CENTRAFRIQUE : QUAND LES DIAMANTS ENTRENT DANS LA COURSE ÉLECTORALE

13 Novembre 2010 , Rédigé par MISNA Publié dans #CENTRAFRIQUE INFOS

diamant.jpg(MISNA) 12/11/2010   16.44 - Les prochaines élections générales du 23 janvier 2011 pourraient largement dépendre de la question des diamants, surtout dans l'Ouest, où, jusqu'à fin 2008, rappelle le quotidien indépendant Le Confident, la plupart de la population locale était employée dans l'extraction artisanale et dans le commerce des pierres précieuses qui leur permettaient de vivre dans des conditions acceptables.

Avec la promulgation du nouveau code minier, promu par l'administration du président François Bozizé, de nombreuses personnes, entre mineurs artisanaux et acheteurs, ont dû abandonner le secteur du diamant entre fin 2008 et début 2009 se retrouvant sans emploi. Pourtant le directeur de publication du Confident Momet Mathurin précise à la MISNA que les fraudes persistent au profit des commerçants les plus riches, les seuls autorisés à garder ouverts leurs bureaux de vente.

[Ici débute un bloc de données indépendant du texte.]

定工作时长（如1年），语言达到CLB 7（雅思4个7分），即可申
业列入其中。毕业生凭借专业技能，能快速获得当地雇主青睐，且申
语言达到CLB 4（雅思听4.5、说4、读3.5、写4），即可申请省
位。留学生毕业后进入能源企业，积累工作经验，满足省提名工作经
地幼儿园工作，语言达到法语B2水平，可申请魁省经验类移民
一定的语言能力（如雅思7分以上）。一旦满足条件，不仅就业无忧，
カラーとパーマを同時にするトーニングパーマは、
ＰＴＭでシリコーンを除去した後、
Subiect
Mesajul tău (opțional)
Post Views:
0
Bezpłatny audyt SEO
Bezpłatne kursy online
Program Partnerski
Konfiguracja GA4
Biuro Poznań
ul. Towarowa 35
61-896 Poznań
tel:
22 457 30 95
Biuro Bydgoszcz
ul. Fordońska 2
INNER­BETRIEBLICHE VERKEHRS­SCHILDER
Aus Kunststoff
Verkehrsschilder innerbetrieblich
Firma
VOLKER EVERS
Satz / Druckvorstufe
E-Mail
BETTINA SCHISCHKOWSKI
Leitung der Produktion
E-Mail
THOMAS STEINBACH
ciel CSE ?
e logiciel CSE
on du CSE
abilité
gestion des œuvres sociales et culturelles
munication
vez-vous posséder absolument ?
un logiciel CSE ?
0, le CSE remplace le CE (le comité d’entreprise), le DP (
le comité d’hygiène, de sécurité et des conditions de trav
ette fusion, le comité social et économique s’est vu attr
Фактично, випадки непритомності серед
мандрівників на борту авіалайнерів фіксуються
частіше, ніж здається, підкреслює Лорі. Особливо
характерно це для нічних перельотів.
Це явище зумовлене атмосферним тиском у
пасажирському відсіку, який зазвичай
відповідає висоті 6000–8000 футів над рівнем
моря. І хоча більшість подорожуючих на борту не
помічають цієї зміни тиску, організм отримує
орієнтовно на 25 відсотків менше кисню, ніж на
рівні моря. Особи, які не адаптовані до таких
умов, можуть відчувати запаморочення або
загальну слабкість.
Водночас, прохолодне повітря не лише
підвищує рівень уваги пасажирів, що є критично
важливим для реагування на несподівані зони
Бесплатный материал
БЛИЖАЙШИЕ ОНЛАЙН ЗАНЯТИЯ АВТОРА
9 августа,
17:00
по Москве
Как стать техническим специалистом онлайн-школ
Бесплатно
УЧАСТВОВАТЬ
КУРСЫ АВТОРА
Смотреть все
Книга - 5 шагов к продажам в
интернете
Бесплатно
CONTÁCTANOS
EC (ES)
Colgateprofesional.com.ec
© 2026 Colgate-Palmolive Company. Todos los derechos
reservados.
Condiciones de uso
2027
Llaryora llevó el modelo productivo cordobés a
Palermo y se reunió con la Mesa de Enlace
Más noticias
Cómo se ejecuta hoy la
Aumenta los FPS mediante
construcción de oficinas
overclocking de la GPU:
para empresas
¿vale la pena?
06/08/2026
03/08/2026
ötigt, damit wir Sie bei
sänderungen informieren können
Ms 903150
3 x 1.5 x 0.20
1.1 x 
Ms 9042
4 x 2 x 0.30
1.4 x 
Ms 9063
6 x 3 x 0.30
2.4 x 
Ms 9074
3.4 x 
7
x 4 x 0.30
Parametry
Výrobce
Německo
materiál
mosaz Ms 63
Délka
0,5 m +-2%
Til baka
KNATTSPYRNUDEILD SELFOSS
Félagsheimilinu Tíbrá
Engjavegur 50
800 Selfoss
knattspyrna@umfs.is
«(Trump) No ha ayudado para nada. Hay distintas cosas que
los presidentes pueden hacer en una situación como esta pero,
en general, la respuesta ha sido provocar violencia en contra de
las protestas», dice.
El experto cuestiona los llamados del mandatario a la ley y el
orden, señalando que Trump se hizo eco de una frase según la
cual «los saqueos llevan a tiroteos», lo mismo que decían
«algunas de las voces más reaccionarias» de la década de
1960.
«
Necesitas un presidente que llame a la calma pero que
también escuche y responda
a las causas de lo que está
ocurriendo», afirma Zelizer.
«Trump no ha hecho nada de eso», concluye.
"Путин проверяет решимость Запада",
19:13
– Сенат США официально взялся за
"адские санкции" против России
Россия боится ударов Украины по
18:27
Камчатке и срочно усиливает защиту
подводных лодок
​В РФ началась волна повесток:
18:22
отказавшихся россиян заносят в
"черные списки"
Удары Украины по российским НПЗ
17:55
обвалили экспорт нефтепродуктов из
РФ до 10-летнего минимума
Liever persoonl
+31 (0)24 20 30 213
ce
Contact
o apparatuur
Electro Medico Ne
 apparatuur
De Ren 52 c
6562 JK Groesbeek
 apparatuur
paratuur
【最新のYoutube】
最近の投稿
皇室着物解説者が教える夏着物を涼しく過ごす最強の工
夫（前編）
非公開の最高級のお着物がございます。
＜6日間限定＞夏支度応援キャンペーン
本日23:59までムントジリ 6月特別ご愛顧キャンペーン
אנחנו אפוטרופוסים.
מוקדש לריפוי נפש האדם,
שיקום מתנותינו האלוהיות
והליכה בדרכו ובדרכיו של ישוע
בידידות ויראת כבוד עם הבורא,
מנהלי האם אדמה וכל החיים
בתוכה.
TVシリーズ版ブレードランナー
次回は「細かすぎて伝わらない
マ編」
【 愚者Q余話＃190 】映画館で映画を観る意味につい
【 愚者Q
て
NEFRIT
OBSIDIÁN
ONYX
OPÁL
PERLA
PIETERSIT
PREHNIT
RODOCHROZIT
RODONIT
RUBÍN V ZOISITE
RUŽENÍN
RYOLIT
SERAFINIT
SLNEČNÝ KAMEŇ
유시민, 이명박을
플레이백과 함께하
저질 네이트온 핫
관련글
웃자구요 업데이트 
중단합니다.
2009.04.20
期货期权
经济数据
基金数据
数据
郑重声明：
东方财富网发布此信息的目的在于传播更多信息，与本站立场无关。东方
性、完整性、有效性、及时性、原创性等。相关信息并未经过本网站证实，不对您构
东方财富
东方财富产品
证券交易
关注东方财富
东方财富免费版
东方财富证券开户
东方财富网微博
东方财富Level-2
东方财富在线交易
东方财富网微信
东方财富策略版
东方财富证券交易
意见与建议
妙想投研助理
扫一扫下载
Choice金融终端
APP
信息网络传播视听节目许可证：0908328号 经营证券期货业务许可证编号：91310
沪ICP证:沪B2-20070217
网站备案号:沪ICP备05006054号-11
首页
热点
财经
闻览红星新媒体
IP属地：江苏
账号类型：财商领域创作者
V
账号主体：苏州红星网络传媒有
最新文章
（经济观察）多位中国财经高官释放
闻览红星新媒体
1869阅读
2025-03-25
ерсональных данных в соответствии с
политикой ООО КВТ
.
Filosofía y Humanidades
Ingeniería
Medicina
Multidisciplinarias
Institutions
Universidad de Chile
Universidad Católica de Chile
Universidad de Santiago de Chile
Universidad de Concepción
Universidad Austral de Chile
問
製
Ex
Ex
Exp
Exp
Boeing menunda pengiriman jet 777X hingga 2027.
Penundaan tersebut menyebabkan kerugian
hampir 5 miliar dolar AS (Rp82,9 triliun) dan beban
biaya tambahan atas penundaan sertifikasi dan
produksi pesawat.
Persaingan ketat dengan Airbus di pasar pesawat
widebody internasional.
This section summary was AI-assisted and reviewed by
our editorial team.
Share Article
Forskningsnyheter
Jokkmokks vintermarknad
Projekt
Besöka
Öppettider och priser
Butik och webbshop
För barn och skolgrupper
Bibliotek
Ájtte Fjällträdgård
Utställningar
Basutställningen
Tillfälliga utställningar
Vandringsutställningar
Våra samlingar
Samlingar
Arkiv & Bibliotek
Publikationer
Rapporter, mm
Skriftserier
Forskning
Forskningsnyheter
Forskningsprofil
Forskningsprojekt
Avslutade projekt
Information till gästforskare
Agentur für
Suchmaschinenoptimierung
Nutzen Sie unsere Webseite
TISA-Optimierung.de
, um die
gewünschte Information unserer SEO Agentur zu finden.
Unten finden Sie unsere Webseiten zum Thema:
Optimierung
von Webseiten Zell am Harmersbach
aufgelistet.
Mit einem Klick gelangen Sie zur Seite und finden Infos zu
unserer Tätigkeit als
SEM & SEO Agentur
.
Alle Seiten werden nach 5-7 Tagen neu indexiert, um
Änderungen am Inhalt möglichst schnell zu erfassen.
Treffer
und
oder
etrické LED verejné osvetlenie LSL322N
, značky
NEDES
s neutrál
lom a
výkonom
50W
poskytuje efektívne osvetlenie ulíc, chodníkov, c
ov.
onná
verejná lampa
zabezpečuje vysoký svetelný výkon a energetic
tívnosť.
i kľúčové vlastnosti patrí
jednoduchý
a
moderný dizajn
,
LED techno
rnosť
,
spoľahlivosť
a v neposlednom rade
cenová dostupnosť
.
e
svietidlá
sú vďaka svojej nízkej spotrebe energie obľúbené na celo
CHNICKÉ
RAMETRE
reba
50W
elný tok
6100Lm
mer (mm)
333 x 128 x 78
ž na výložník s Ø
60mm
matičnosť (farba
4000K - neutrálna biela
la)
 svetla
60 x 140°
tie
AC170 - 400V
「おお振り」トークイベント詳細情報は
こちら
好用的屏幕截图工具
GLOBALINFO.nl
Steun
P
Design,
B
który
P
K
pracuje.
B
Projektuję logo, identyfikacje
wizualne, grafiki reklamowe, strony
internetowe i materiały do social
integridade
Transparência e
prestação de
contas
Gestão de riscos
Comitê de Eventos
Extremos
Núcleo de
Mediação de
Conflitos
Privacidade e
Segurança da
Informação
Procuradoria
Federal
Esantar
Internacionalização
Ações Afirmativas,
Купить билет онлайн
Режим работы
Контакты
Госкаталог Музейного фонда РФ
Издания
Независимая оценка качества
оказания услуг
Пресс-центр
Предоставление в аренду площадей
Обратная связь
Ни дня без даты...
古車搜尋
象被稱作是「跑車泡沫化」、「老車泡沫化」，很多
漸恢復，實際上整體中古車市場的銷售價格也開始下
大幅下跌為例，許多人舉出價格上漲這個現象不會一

Notre interlocuteur déplore en outre l'absence de mécanismes de compensation efficaces pour les populations riveraines des départements de Sangha-Mbaere, Mambere-Kadei et Lobaye. Une dizaine de grandes compagnies opèrent dans le commerce de diamants centrafricain, dont la production officielle s'élève à 500.000 carats, soit la moitié de ce qui serait véritablement extrait dans le pays, qui reste pourtant l'un des plus pauvres de tout le continent.

Si la nouvelle règlementation sur l'exploitation minière aspire à renforcer les contrôles en la matière et à améliorer la traçabilité et la gestion de tout le secteur, les anciens mineurs artisanaux estiment quant à eux que la loi a favorisé les intérêts du régime et des grandes compagnies.